I’ve provided just a few tidbits of information to arouse your appetite about the in-depth cancer treatments that are available to the enlightened cancer patient. To the detriment of most cancer victims, these technologies are too often ignored by practicing oncologists.

As a member of the Life Extension Foundation, you have the assurance that we will make every effort to guide you to the most avant-garde treatments in the event you develop cancer. I hope you understand how today’s cancer industry, which financially thrives on the sale of toxic/minimally effective patented drugs, wants this knowledge to be suppressed.

Saving One Life at a Time

Cancer is a complex disease that requires a multi-pronged effort to provide the best chances of attaining a cure, remission, or significant extension of life. Discoveries are occurring in the research setting, but the process by which they are incorporated into clinical oncology practice is excruciatingly slow. Through various clinical research programs Life Extension funds, access to novel treatments, along with state-of-the-art labs that analyze a patient’s cancer profile, are expedited. Our costs involved in funding these cancer research programs are significant, but we view the results as well worth the expenditure of our time and financial resources.

Saving One Life at a Time
Figure 1: Carcinogenic embryonic antigen (CEA) levels in a patient with stage IV non-small cell lung cancer (NSCLS). The patient’s CEA dropped dramatically after initiating an integrative cancer care program.

A stage IV lung cancer patient with metastatic lesions to the brain came to us for help in October 2008. Therapy was initiated using conventional drugs (cisplatin and Alimta® (pemetrexed) combined with the immune enhancing agent Anvirzel™. Additional support against microbial infection was then introduced using Immune26®. Gc macrophage activating factor was later incorporated into this patient’s regimen to provide additional immune support.

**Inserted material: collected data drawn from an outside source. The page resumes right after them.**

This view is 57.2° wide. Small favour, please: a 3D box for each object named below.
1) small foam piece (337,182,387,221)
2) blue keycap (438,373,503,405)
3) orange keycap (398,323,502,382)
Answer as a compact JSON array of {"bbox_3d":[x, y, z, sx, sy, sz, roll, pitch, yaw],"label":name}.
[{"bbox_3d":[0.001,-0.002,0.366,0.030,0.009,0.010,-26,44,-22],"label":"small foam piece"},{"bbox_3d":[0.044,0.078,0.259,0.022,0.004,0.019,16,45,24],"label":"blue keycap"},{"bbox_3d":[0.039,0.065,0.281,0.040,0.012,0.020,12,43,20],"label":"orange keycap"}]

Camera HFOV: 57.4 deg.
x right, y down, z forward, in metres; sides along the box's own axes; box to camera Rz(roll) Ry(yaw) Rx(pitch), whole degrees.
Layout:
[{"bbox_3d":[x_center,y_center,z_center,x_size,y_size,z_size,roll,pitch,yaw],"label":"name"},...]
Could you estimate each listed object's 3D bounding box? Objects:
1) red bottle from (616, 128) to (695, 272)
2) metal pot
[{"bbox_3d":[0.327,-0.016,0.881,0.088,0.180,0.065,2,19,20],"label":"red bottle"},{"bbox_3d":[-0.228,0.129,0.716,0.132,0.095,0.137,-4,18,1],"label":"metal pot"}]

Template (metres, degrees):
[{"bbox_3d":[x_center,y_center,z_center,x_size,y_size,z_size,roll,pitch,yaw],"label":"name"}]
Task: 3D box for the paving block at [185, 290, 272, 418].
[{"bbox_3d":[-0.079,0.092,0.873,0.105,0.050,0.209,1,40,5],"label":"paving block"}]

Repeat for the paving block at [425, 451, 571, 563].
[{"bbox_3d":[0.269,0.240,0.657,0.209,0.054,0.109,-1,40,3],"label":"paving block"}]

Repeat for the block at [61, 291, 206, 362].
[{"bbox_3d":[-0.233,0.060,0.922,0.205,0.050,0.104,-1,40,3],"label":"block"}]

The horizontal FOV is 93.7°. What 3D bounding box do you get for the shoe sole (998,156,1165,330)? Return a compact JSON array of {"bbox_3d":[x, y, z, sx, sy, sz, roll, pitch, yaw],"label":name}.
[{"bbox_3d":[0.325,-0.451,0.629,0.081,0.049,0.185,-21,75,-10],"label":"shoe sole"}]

This patient presented to us with a CEA tumor marker blood level of 498.2, indicating very advanced disease. After 11 months of treatment, the CEA reading is down to 17.9. The patient is not cured, but has responded remarkably well to this novel treatment, showing reduced size of cancer lesions. The chart below shows improvement in this patient in response to individualized aggressive treatment.

We have extensive detailed records that have been maintained during the entire treatment phase—this includes MRI scans, PET scans, pathology reports, blood tests, and reports of gamma knife procedures that have been performed at regular intervals. This patient would likely be dead now if not for the aggressive clinical study program we designed for him.

One compound we evaluated in this patient is Gc macrophage activating factor (Gc-MAF).

Published findings demonstrate complete remissions for the patients who participated in two separate trials on breast and prostate cancer. The mechanism of action of Gc-MAF is activation of the immune system (the macrophages) by the use of the Gc protein, which is often referred to as vitamin D binding protein. A large clinical study using Gc-MAF is being planned and will be announced in a future issue of Life Extension Magazine®.